**** Record set ****
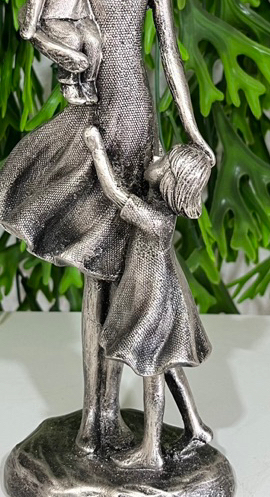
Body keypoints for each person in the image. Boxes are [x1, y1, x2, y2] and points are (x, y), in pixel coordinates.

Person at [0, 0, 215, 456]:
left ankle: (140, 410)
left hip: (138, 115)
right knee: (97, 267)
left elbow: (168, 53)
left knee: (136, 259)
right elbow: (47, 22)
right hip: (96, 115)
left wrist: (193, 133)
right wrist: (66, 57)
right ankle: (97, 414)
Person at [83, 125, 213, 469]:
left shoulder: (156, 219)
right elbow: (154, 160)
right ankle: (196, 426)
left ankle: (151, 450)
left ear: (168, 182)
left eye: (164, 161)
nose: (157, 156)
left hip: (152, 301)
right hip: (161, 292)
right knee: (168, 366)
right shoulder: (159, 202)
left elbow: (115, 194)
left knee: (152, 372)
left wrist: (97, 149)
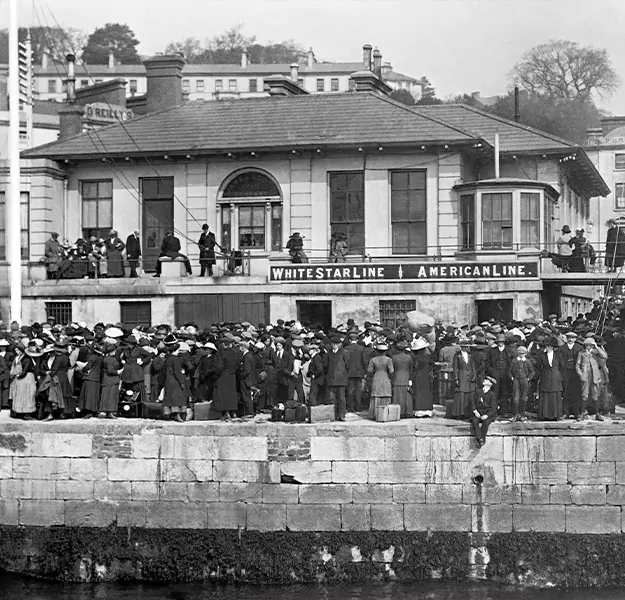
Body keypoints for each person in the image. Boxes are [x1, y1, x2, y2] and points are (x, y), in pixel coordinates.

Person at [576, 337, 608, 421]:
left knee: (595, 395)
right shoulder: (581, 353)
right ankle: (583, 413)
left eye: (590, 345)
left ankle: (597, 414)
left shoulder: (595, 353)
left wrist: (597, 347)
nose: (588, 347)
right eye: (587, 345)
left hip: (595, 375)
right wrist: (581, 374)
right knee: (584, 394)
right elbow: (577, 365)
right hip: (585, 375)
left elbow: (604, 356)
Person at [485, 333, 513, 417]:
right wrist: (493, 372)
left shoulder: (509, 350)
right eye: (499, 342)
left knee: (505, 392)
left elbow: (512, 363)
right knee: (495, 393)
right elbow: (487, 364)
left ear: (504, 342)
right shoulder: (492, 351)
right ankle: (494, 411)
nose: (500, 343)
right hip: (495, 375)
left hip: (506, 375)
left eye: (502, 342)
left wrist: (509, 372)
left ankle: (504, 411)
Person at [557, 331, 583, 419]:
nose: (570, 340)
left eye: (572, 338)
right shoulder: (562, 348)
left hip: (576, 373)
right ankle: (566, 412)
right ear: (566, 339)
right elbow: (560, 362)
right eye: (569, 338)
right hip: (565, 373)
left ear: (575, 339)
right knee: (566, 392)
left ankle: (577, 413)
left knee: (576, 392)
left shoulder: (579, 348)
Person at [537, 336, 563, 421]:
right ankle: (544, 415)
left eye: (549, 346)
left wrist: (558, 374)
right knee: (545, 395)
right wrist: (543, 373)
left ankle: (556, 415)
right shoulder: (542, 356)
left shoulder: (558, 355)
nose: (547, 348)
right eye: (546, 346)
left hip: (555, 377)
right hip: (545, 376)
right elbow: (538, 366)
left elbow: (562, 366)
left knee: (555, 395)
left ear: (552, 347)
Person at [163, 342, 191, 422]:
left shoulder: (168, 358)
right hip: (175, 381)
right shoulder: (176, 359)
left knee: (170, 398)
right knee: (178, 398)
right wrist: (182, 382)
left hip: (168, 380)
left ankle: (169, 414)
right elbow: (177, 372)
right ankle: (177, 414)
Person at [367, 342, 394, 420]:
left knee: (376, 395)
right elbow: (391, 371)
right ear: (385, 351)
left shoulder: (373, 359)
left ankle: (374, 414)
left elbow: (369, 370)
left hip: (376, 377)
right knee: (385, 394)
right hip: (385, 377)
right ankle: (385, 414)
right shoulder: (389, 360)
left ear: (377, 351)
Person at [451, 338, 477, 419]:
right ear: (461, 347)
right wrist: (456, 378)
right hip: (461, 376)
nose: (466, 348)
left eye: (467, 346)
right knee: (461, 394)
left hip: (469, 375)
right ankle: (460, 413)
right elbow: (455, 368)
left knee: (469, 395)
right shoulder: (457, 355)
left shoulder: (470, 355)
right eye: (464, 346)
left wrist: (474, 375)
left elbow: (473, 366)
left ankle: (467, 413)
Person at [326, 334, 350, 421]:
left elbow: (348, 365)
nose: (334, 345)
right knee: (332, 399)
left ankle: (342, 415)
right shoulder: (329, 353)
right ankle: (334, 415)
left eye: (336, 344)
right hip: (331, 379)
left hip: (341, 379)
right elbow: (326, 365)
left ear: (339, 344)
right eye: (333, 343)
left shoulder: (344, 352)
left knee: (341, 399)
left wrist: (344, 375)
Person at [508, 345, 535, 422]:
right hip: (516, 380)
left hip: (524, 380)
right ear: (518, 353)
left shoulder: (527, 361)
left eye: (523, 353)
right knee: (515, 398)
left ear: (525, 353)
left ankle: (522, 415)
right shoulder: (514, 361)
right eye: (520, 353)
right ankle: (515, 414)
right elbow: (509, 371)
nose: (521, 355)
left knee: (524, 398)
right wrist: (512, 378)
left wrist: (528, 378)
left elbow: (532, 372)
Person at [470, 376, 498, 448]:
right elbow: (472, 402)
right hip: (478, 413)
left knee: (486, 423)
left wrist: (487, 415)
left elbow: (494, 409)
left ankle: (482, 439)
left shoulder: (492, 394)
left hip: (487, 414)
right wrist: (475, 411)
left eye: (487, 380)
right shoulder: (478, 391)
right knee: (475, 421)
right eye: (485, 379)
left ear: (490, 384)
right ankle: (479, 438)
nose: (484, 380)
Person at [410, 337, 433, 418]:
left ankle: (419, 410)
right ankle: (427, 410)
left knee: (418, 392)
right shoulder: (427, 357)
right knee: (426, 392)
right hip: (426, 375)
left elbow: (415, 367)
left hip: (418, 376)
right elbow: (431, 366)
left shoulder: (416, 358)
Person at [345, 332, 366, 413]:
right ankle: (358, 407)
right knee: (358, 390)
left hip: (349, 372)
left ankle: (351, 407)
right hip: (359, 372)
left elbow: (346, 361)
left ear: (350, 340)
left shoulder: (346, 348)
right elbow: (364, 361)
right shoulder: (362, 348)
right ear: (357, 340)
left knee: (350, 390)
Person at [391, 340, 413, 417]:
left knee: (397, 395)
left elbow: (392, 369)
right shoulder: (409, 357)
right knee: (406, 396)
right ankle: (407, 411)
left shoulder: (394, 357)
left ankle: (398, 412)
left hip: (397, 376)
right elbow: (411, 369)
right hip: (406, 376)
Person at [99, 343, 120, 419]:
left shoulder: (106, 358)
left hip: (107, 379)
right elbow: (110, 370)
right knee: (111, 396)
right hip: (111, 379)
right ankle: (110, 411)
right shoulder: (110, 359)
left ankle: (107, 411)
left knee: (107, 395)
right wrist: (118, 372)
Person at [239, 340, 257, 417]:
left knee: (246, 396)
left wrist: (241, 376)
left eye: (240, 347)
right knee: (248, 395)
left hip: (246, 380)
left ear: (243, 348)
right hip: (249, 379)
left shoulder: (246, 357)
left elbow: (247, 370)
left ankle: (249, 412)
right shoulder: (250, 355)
****
**** Record set ****
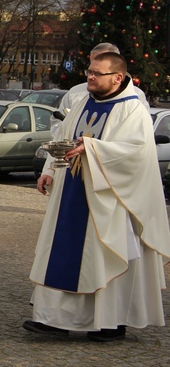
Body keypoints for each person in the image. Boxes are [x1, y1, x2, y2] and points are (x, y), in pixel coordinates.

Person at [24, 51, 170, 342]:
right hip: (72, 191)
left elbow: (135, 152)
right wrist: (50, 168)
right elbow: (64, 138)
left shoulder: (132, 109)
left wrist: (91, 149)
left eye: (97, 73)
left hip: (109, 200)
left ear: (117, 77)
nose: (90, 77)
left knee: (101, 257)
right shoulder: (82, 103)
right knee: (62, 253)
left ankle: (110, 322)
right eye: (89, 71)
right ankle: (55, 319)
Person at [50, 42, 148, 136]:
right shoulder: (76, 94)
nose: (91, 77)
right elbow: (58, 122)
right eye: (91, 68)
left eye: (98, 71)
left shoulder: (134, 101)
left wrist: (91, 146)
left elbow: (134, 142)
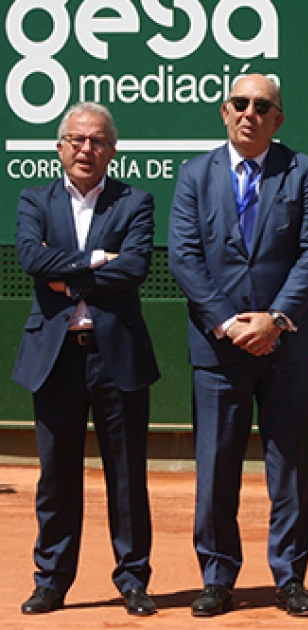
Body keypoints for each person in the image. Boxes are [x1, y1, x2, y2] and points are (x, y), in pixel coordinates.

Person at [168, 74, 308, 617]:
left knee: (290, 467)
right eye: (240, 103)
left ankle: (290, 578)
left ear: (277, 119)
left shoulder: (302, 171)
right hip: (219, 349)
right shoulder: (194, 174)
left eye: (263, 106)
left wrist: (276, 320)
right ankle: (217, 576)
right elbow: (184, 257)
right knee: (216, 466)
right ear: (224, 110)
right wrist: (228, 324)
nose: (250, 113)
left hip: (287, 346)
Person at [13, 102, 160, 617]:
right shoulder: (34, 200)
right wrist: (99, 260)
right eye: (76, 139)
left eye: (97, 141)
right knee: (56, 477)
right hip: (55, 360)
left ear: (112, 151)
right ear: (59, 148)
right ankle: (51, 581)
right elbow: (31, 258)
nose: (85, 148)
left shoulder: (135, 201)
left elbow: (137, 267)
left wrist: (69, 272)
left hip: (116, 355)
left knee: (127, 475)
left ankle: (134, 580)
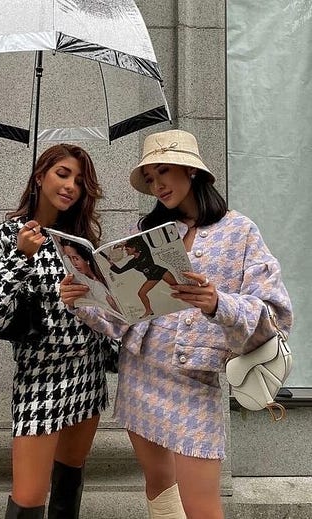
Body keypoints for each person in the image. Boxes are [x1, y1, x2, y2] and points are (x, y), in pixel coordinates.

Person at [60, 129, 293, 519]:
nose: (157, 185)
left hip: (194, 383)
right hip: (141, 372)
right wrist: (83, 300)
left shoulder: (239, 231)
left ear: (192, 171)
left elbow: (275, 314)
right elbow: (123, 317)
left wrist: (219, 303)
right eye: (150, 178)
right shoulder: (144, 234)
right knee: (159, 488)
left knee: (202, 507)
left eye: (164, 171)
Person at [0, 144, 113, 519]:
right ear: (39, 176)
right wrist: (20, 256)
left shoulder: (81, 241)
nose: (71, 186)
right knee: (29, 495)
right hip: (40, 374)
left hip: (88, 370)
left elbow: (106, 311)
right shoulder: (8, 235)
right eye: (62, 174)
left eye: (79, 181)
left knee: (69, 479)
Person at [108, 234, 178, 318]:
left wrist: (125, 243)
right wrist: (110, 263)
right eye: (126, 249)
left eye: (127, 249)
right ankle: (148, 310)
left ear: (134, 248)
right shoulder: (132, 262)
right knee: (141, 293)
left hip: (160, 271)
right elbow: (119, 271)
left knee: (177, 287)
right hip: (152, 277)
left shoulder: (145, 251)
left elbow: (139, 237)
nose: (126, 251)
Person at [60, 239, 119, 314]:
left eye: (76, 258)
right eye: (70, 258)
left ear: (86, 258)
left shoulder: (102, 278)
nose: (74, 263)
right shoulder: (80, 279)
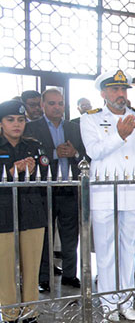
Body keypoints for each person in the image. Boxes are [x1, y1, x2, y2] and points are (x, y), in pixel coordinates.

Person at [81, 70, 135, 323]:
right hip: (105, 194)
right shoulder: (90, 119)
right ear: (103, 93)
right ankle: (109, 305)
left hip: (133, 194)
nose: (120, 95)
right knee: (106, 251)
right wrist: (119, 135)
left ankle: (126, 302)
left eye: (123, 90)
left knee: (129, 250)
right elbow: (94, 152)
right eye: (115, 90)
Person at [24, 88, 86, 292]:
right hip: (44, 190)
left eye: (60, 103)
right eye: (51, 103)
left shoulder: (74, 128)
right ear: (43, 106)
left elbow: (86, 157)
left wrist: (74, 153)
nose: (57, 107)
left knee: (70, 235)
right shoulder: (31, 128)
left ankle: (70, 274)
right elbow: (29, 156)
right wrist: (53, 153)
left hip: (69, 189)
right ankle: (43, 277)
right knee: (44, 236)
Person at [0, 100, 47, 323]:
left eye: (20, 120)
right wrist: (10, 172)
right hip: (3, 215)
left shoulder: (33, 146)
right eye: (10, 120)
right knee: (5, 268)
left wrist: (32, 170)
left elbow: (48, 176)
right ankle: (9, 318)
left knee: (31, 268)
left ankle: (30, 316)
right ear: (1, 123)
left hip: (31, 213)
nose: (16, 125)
****
→ **Problem to solve**
Please write out, exactly as they appear above, only the lines in the stretch from the line with "left hip: (576, 373)" through the line with "left eye: (523, 353)".

→ **Solution to the exercise**
left hip: (576, 373)
right ankle: (566, 412)
right ear: (566, 339)
right elbow: (560, 362)
right eye: (569, 338)
right hip: (565, 373)
left ear: (575, 339)
right knee: (566, 392)
left ankle: (577, 413)
left knee: (576, 392)
left shoulder: (579, 348)
Person at [537, 336, 563, 421]:
right ankle: (544, 415)
left eye: (549, 346)
left wrist: (558, 374)
right knee: (545, 395)
right wrist: (543, 373)
left ankle: (556, 415)
right shoulder: (542, 356)
left shoulder: (558, 355)
nose: (547, 348)
right eye: (546, 346)
left hip: (555, 377)
right hip: (545, 376)
right elbow: (538, 366)
left elbow: (562, 366)
left knee: (555, 395)
left ear: (552, 347)
Person at [163, 342, 191, 422]:
left shoulder: (168, 358)
right hip: (175, 381)
right shoulder: (176, 359)
left knee: (170, 398)
right knee: (178, 398)
right wrist: (182, 382)
left hip: (168, 380)
left ankle: (169, 414)
right elbow: (177, 372)
right ankle: (177, 414)
Person at [367, 342, 394, 420]:
left knee: (376, 395)
right elbow: (391, 371)
right ear: (385, 351)
left shoulder: (373, 359)
left ankle: (374, 414)
left elbow: (369, 370)
left hip: (376, 377)
right knee: (385, 394)
right hip: (385, 377)
right ankle: (385, 414)
right shoulder: (389, 360)
left ear: (377, 351)
Person at [451, 338, 477, 419]:
right ear: (461, 347)
right wrist: (456, 378)
right hip: (461, 376)
nose: (466, 348)
left eye: (467, 346)
right knee: (461, 394)
left hip: (469, 375)
right ankle: (460, 413)
right elbow: (455, 368)
left knee: (469, 395)
right shoulder: (457, 355)
left shoulder: (470, 355)
right eye: (464, 346)
left wrist: (474, 375)
left elbow: (473, 366)
left ankle: (467, 413)
Person at [326, 334, 350, 421]:
left elbow: (348, 365)
nose: (334, 345)
right knee: (332, 399)
left ankle: (342, 415)
right shoulder: (329, 353)
right ankle: (334, 415)
left eye: (336, 344)
right hip: (331, 379)
left hip: (341, 379)
right elbow: (326, 365)
left ear: (339, 344)
right eye: (333, 343)
left shoulder: (344, 352)
left knee: (341, 399)
left wrist: (344, 375)
Person at [508, 345, 535, 422]:
right hip: (516, 380)
left hip: (524, 380)
right ear: (518, 353)
left shoulder: (527, 361)
left eye: (523, 353)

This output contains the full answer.